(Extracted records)
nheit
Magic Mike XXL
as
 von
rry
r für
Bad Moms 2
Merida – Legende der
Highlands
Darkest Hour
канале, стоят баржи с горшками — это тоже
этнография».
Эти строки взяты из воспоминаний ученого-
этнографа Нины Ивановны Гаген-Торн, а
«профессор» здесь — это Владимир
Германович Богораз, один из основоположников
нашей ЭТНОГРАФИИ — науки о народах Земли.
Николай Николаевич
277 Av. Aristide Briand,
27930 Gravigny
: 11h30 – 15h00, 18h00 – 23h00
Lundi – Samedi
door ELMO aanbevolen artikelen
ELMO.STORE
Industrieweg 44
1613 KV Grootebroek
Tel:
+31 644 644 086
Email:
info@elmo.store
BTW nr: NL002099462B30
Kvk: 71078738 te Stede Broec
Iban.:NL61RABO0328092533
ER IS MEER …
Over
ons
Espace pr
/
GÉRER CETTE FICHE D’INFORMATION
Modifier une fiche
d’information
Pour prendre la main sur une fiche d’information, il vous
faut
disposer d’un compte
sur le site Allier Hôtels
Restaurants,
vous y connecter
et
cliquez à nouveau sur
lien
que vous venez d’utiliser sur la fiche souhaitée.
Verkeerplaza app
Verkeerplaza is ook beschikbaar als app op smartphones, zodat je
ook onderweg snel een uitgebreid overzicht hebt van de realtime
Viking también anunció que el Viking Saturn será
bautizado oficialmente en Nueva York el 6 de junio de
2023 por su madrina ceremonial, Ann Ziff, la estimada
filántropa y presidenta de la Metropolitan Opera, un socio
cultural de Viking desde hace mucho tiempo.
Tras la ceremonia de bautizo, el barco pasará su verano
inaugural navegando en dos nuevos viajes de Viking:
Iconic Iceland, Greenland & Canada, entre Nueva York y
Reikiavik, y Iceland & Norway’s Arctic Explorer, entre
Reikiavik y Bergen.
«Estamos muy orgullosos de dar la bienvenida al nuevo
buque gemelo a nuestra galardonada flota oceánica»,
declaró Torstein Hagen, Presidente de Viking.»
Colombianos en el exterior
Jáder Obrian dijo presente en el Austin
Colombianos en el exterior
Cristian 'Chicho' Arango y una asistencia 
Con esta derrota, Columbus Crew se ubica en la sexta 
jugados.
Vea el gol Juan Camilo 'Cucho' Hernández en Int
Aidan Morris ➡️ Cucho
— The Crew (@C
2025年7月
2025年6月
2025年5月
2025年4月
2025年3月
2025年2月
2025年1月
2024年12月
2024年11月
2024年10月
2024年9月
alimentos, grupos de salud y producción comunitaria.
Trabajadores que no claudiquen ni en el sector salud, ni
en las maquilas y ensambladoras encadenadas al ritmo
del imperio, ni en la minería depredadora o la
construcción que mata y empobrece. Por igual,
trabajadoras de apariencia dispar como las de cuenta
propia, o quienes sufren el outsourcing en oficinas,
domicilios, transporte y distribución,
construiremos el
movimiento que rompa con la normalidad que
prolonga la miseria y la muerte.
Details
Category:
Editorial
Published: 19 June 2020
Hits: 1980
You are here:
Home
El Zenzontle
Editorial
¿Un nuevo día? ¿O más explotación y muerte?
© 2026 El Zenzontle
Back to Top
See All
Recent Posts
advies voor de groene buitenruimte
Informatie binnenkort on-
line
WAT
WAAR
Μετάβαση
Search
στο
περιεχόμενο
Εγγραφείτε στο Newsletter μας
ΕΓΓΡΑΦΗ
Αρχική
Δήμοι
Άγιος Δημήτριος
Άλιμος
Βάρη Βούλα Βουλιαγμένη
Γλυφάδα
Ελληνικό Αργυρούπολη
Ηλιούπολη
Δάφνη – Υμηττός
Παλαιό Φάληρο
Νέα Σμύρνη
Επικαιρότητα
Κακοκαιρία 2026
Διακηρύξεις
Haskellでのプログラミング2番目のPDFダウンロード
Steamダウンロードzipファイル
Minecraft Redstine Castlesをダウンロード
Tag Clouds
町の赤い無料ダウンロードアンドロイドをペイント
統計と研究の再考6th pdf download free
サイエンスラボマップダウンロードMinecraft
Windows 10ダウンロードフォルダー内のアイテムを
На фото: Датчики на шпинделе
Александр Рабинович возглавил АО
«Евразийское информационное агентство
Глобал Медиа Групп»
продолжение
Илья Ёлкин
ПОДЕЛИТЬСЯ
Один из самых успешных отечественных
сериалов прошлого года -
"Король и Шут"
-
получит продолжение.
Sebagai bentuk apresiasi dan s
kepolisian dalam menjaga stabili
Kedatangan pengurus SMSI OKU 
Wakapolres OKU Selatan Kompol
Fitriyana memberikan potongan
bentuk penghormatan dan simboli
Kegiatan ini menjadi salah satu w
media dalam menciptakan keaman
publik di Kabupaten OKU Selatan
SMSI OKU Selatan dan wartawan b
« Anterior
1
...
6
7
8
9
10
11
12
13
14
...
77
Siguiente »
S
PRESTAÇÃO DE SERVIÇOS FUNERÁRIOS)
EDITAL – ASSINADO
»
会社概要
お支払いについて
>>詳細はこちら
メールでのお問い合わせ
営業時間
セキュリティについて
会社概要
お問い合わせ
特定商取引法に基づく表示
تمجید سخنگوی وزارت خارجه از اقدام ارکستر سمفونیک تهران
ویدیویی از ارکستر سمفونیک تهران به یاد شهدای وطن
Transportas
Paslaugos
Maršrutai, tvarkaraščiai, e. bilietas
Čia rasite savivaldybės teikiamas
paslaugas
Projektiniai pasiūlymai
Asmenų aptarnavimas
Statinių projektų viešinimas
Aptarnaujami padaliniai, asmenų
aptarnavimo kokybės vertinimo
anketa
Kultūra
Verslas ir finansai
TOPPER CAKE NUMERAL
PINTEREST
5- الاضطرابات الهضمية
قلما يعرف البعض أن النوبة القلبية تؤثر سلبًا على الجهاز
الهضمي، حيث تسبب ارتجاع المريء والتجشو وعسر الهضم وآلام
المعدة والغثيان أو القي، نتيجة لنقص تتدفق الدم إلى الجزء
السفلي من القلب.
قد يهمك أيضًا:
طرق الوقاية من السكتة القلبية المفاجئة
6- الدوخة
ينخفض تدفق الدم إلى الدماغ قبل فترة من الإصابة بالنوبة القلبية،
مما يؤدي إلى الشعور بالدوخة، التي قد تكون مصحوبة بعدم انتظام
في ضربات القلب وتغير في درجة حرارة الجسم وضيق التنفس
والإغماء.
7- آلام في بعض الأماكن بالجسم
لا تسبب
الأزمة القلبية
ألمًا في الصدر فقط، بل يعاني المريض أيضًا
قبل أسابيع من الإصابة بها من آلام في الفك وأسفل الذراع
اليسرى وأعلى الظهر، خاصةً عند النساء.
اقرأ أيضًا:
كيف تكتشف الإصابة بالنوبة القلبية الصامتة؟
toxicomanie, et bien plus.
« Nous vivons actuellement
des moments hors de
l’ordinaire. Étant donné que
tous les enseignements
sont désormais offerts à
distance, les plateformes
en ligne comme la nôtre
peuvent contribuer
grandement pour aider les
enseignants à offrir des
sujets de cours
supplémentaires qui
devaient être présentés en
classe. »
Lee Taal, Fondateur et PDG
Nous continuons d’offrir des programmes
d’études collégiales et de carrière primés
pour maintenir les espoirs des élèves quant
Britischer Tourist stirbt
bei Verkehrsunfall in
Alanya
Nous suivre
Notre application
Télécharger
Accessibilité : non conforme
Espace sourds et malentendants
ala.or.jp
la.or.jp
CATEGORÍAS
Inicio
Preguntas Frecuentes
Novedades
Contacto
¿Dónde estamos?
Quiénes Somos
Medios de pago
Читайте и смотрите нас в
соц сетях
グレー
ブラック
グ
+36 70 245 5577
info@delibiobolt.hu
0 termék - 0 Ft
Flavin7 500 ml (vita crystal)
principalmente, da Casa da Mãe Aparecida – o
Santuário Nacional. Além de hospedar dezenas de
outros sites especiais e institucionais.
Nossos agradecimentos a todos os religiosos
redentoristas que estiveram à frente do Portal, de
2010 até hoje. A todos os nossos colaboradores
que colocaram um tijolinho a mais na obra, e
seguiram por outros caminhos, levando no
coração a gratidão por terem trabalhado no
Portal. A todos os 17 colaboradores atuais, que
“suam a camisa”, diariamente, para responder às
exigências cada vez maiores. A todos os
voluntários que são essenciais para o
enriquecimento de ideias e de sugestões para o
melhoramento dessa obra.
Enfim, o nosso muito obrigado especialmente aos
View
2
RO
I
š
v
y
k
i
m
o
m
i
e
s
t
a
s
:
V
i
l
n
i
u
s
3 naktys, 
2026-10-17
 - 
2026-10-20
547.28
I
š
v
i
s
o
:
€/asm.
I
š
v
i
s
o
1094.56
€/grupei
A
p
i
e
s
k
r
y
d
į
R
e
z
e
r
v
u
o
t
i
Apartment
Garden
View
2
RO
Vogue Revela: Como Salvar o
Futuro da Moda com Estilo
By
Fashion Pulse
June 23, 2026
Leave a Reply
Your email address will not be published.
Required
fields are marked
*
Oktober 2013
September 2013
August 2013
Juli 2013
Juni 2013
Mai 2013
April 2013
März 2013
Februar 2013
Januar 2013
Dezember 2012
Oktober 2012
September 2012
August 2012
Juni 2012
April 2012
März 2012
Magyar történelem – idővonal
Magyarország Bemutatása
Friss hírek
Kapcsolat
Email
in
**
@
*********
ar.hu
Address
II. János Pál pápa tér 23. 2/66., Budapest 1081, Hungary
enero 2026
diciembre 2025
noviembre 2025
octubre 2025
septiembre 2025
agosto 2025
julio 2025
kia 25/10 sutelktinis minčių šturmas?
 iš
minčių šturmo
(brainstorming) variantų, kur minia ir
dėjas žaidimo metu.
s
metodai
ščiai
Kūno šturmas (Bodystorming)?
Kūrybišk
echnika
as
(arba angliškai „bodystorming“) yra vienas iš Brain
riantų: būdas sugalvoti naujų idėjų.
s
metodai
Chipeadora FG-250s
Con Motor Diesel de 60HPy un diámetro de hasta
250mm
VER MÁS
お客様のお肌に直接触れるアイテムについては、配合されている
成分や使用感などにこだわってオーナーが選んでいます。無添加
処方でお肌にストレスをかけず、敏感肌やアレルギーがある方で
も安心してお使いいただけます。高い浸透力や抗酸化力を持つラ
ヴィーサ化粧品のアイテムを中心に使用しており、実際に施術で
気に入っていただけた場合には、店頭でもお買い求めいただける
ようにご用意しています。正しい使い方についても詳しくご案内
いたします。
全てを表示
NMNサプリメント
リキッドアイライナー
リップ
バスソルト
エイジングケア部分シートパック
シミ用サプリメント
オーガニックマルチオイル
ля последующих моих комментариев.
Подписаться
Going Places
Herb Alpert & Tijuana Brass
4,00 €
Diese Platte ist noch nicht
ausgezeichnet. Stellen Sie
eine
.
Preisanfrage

BRIEF.
The answer should be one number: how many lines in the data contain the word "بالنوبة".

EXERCISE SOLUTION.
2